Retype the records that come next, word for word.

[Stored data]
----------------

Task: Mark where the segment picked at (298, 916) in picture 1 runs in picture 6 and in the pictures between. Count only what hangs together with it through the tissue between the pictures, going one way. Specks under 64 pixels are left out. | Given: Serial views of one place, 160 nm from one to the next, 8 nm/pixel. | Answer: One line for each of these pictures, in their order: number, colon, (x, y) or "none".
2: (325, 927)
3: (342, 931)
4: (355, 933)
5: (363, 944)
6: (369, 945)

----------------

#### RESPONSE BELOW:
Task: Mark where the segment picked at (298, 916) in picture 1 runs in picture 6 and in the pictures between. Count only what hangs together with it through the tissue between the pictures, going one way. Specks under 64 pixels are left out. | Given: Serial views of one place, 160 nm from one to the next, 8 nm/pixel. | Answer: One line for each of these pictures, in their order: number, colon, (x, y) or "none".
2: (325, 927)
3: (342, 931)
4: (355, 933)
5: (363, 944)
6: (369, 945)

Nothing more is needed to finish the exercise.